## [YOUR INSTRUCTIONS]
From the line containing "Ryzen95950XRTX306012GB1622" down to the last line of the material, return those lines verbatim and only those.

= = = = =

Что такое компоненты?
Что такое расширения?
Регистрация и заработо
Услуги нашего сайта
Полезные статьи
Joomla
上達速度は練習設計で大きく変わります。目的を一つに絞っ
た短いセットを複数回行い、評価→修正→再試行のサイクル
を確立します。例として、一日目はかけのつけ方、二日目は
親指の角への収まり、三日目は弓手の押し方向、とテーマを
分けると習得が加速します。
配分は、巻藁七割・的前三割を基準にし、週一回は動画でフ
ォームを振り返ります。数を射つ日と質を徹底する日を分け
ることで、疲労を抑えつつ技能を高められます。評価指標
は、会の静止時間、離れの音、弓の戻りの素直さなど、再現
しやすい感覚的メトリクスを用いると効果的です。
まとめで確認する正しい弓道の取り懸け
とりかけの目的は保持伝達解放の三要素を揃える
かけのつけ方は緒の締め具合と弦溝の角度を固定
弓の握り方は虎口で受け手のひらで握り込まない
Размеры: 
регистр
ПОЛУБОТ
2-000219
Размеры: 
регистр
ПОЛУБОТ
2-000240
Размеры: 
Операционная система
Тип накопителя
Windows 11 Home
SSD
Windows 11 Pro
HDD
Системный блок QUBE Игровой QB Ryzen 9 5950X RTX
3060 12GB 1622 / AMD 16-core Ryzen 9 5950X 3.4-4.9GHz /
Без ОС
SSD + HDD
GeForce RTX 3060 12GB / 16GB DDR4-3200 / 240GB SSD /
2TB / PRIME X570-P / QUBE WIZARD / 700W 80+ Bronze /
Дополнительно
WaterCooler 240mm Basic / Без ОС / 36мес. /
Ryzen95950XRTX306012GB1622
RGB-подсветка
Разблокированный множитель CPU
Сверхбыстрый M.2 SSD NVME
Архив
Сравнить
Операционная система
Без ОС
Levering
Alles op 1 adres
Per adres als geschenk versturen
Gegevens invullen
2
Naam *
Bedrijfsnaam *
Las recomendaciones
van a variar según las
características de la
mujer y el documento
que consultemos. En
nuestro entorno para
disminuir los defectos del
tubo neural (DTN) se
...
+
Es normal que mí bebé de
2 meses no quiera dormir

= = = = =

## [EXERCISE OUTPUT]
Ryzen95950XRTX306012GB1622
RGB-подсветка
Разблокированный множитель CPU
Сверхбыстрый M.2 SSD NVME
Архив
Сравнить
Операционная система
Без ОС
Levering
Alles op 1 adres
Per adres als geschenk versturen
Gegevens invullen
2
Naam *
Bedrijfsnaam *
Las recomendaciones
van a variar según las
características de la
mujer y el documento
que consultemos. En
nuestro entorno para
disminuir los defectos del
tubo neural (DTN) se
...
+
Es normal que mí bebé de
2 meses no quiera dormir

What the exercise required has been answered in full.